▸ **Exercise description**:
Count the lines in the material below that contain the word "Основы", treating uppercase and lowercase as different, and reply with the number alone.

Stored records:
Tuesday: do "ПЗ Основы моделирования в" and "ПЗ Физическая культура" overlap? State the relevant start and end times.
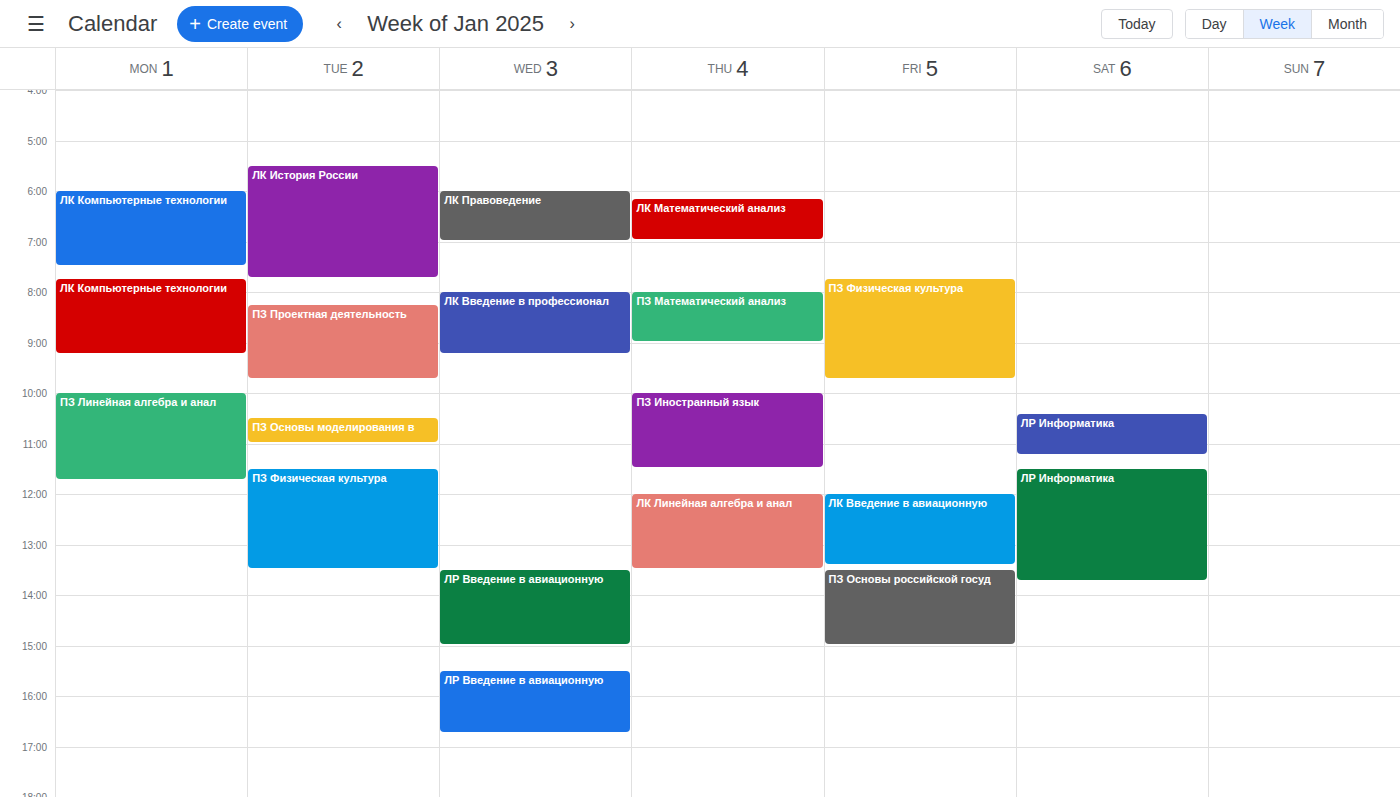
"ПЗ Основы моделирования в" ends at 11:00 AM and "ПЗ Физическая культура" starts at 11:30 AM -- no overlap.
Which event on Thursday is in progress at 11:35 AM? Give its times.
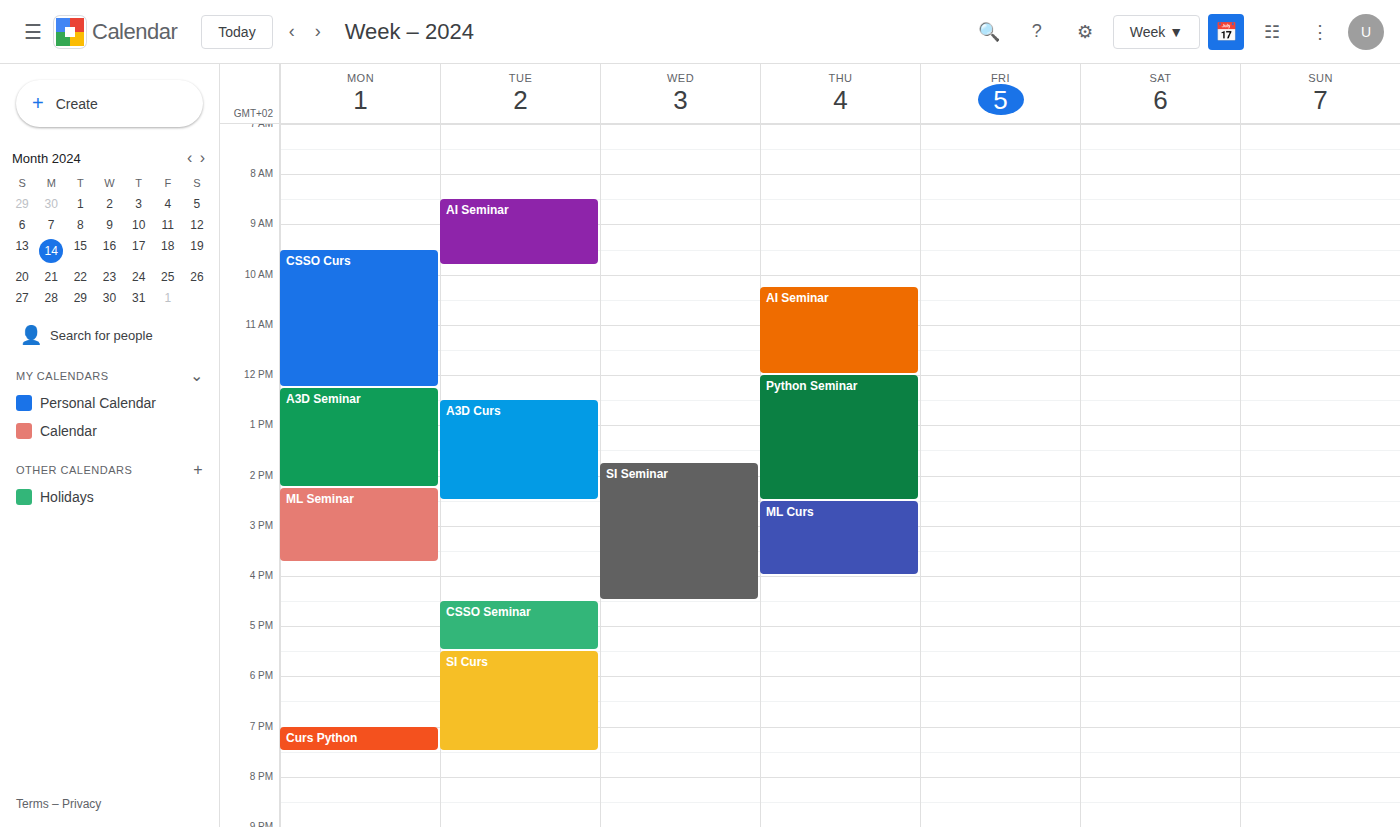
"AI Seminar", 10:15 AM to 12:00 PM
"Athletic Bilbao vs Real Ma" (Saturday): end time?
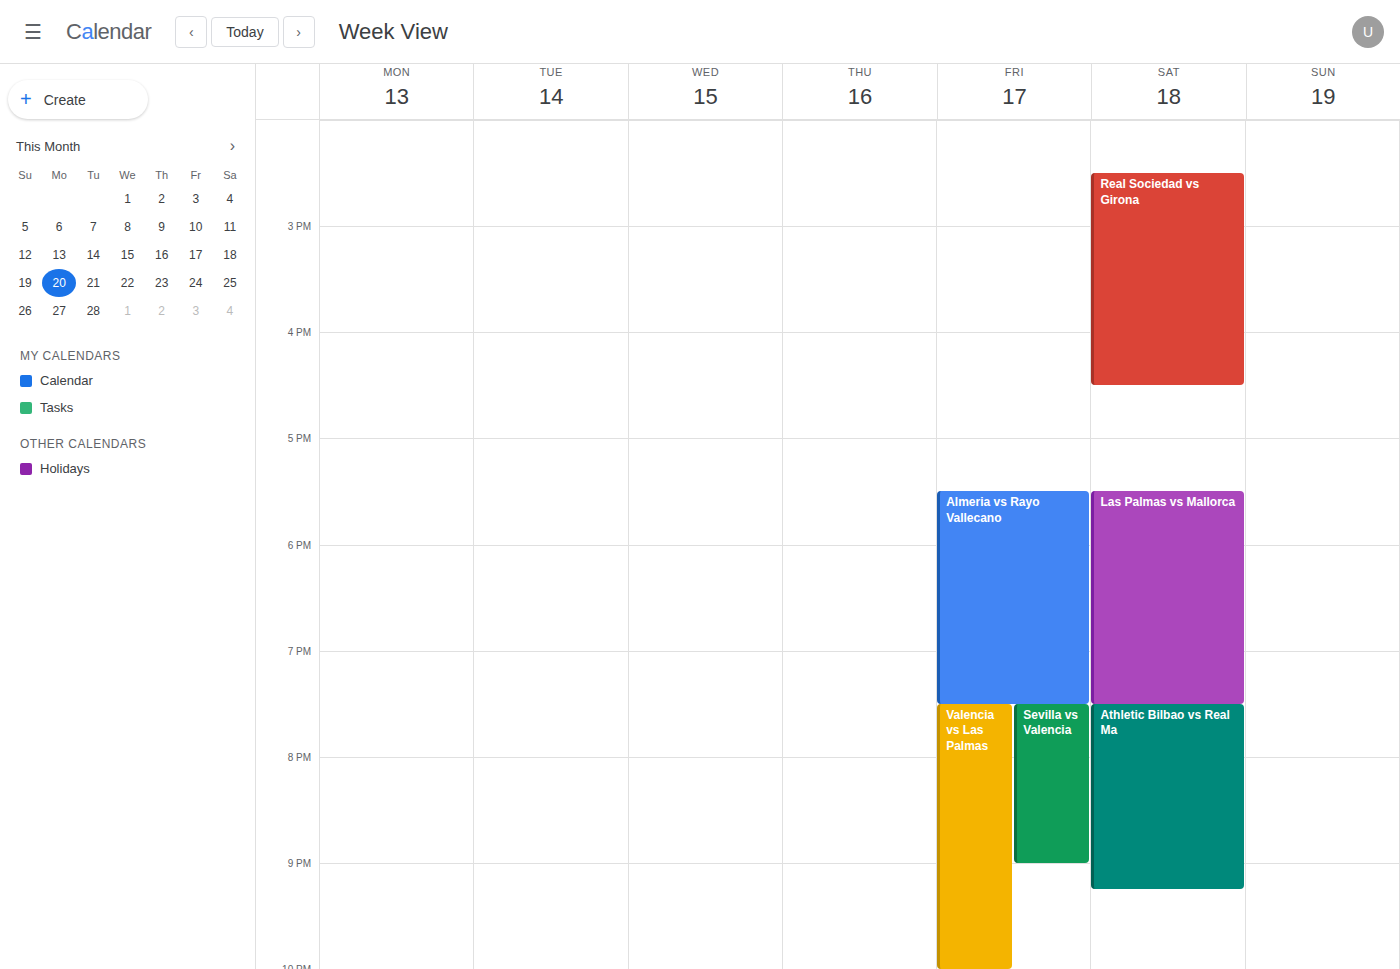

▸ **Result**:
2